- **Instruction**: Transcribe the records below word for word, from their first line through the line containing "v(-22.83, 37.78) *", with both ends included. Leave the pictures out of your copy.

-- Begin --

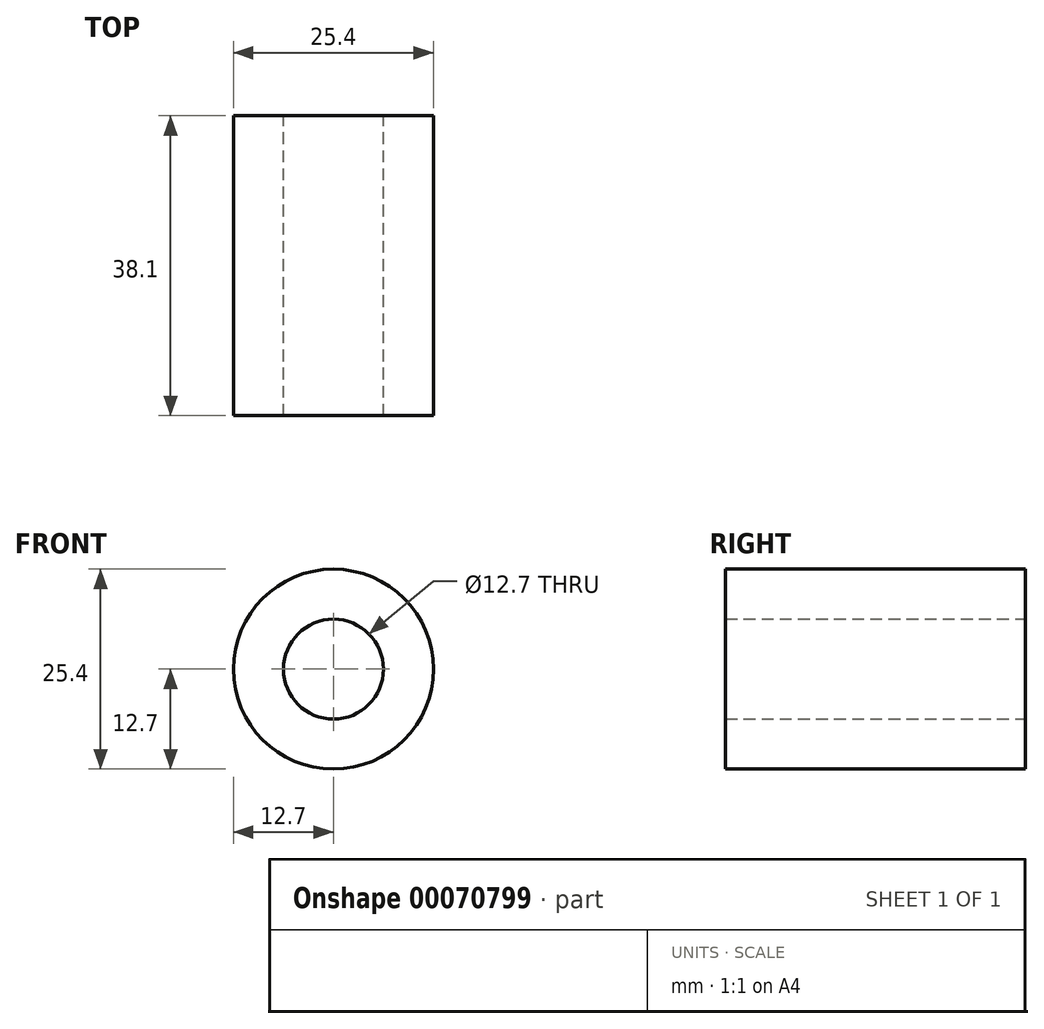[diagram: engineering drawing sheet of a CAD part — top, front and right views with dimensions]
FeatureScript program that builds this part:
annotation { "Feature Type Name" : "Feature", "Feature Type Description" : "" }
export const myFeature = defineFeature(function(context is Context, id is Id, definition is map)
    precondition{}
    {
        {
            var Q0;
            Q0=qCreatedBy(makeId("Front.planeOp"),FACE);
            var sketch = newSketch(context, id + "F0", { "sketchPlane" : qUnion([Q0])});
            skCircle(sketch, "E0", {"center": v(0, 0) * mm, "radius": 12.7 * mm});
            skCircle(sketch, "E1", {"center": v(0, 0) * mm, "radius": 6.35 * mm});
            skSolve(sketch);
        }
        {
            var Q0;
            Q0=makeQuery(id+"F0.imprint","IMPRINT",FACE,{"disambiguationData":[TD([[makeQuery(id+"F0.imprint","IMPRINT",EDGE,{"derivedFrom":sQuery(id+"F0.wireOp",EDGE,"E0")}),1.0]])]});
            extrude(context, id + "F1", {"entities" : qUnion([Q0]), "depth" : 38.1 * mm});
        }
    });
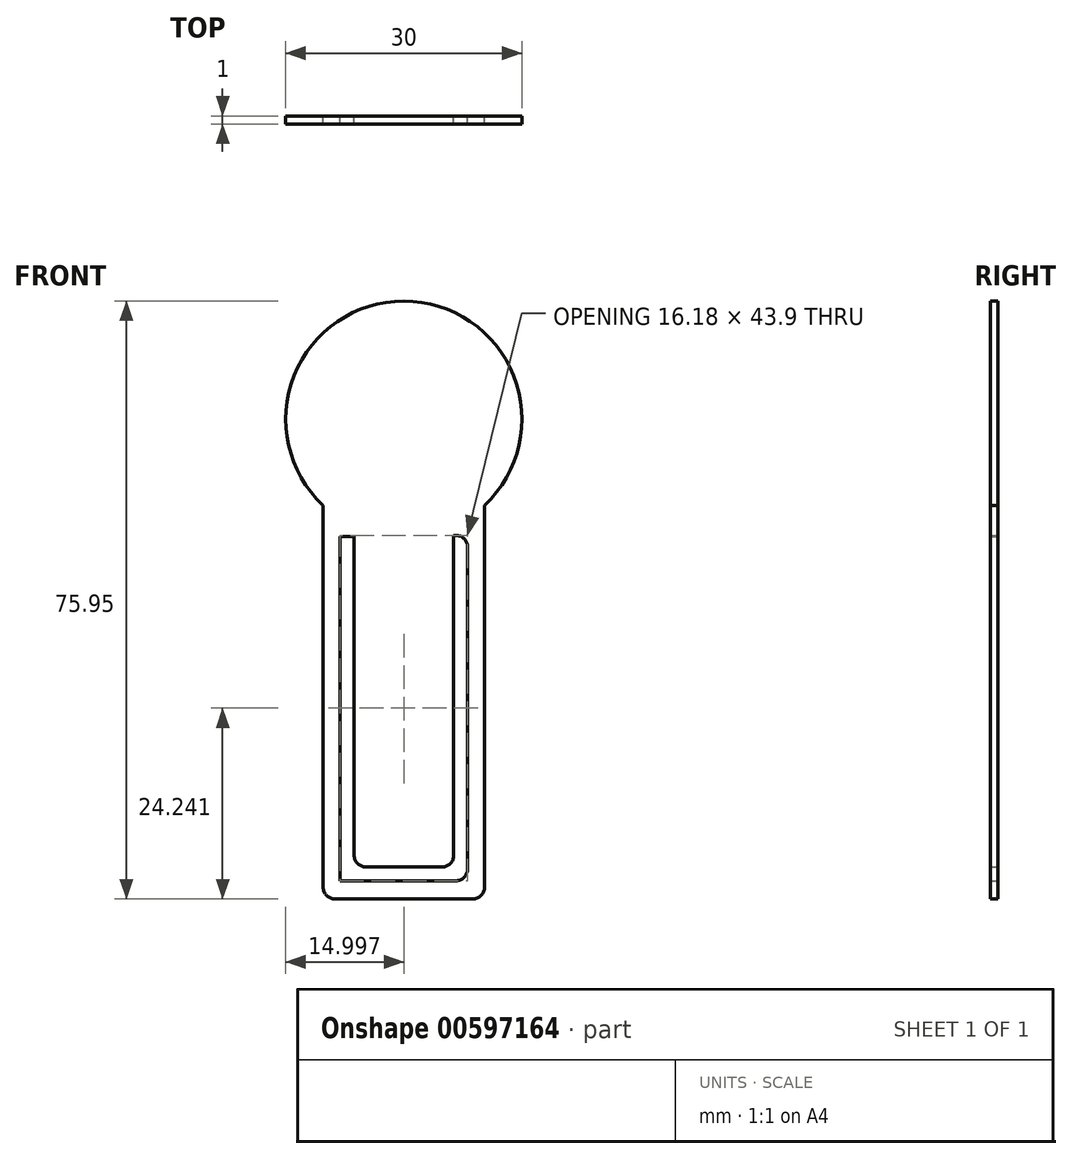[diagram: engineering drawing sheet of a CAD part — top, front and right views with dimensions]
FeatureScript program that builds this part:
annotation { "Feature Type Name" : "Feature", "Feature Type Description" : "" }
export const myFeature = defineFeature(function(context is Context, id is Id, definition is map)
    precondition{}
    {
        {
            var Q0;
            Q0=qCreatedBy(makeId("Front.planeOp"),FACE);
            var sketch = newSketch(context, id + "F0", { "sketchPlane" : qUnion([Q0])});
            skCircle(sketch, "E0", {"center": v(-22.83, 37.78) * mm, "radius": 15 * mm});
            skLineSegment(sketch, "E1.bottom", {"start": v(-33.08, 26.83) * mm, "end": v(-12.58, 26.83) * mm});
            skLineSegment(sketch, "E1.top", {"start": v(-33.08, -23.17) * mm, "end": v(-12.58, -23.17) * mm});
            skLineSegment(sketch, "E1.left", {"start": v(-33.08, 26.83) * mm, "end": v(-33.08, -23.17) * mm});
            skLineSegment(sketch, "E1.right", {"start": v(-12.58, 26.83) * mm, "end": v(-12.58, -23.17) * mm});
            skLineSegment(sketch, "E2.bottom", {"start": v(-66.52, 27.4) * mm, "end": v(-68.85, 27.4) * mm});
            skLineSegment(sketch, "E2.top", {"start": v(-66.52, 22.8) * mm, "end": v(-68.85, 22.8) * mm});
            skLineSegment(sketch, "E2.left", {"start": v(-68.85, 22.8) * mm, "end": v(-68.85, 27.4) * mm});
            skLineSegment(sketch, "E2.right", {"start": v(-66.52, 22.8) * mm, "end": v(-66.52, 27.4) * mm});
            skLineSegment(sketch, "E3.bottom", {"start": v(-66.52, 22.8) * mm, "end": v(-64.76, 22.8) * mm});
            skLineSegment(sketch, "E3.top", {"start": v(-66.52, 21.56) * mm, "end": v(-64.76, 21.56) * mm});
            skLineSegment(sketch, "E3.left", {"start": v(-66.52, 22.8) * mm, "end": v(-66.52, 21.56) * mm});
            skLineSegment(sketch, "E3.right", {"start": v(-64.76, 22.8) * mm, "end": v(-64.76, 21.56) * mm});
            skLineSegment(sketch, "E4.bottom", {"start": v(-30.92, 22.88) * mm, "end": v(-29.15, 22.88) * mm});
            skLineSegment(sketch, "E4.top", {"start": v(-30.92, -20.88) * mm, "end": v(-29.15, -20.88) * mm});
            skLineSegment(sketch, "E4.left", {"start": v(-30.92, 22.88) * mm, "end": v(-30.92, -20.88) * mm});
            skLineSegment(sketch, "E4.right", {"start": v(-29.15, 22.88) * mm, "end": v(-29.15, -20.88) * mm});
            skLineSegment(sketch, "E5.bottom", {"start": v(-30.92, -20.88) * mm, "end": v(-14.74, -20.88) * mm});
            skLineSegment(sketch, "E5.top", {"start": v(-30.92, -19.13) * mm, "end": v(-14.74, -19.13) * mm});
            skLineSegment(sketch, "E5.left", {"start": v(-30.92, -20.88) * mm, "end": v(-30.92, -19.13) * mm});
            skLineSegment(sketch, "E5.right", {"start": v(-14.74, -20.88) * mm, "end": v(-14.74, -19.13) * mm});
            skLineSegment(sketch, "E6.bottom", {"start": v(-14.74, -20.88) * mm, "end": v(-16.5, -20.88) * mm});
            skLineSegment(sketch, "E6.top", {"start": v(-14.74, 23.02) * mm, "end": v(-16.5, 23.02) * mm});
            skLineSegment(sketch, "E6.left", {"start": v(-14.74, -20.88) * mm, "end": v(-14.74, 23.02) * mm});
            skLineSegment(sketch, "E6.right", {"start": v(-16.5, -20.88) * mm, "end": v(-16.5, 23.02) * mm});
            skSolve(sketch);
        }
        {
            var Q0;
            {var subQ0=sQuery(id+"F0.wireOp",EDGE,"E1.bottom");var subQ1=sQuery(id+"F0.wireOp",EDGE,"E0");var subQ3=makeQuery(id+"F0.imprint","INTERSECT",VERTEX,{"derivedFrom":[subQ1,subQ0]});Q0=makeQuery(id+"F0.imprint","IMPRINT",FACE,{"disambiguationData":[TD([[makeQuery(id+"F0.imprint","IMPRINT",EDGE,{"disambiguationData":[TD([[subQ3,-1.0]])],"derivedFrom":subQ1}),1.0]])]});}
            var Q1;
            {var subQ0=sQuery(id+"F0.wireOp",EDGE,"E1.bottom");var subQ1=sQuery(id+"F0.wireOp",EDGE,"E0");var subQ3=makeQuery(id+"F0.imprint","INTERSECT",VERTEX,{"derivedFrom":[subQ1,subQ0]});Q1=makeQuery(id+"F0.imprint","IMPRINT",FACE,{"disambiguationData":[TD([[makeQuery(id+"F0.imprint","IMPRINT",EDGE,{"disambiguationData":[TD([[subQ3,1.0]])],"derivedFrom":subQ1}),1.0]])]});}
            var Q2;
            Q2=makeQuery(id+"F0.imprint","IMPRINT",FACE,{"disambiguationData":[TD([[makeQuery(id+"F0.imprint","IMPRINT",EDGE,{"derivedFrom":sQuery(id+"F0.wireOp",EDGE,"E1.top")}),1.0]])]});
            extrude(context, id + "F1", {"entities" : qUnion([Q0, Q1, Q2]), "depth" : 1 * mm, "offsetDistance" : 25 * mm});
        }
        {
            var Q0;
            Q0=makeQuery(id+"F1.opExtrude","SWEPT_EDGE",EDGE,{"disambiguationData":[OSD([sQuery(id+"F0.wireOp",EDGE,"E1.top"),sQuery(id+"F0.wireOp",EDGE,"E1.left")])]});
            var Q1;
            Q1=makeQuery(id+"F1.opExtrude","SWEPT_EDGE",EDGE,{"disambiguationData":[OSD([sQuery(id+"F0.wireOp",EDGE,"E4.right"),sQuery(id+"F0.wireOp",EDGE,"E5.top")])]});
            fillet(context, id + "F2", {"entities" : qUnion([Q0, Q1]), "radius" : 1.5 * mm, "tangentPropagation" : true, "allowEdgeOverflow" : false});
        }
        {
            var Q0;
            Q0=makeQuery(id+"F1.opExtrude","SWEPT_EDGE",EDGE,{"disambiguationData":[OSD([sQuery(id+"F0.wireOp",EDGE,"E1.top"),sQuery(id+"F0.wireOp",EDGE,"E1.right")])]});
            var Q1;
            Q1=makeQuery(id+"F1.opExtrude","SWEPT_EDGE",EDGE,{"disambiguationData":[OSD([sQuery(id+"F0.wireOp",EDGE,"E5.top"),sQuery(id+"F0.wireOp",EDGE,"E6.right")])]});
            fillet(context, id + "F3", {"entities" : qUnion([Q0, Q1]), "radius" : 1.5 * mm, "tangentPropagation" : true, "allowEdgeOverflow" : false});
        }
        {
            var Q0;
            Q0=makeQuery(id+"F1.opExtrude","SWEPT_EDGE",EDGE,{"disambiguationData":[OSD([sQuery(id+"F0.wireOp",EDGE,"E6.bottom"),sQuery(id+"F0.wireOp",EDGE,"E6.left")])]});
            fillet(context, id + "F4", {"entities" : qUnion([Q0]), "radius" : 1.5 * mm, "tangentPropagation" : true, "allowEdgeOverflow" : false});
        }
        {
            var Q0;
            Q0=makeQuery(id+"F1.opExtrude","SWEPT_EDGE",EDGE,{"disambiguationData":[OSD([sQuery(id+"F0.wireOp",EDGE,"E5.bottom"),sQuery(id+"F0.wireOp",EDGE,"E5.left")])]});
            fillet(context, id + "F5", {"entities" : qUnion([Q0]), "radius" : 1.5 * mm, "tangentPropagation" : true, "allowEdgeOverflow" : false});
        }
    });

-- End --

- **Response**:
[diagram: engineering drawing sheet of a CAD part — top, front and right views with dimensions]
FeatureScript program that builds this part:
annotation { "Feature Type Name" : "Feature", "Feature Type Description" : "" }
export const myFeature = defineFeature(function(context is Context, id is Id, definition is map)
    precondition{}
    {
        {
            var Q0;
            Q0=qCreatedBy(makeId("Front.planeOp"),FACE);
            var sketch = newSketch(context, id + "F0", { "sketchPlane" : qUnion([Q0])});
            skCircle(sketch, "E0", {"center": v(0, 0) * mm, "radius": 12.7 * mm});
            skCircle(sketch, "E1", {"center": v(0, 0) * mm, "radius": 6.35 * mm});
            skSolve(sketch);
        }
        {
            var Q0;
            Q0=makeQuery(id+"F0.imprint","IMPRINT",FACE,{"disambiguationData":[TD([[makeQuery(id+"F0.imprint","IMPRINT",EDGE,{"derivedFrom":sQuery(id+"F0.wireOp",EDGE,"E0")}),1.0]])]});
            extrude(context, id + "F1", {"entities" : qUnion([Q0]), "depth" : 38.1 * mm});
        }
    });
[diagram: engineering drawing sheet of a CAD part — top, front and right views with dimensions]
FeatureScript program that builds this part:
annotation { "Feature Type Name" : "Feature", "Feature Type Description" : "" }
export const myFeature = defineFeature(function(context is Context, id is Id, definition is map)
    precondition{}
    {
        {
            var Q0;
            Q0=qCreatedBy(makeId("Front.planeOp"),FACE);
            var sketch = newSketch(context, id + "F0", { "sketchPlane" : qUnion([Q0])});
            skCircle(sketch, "E0", {"center": v(-22.83, 37.78) * mm, "radius": 15 * mm});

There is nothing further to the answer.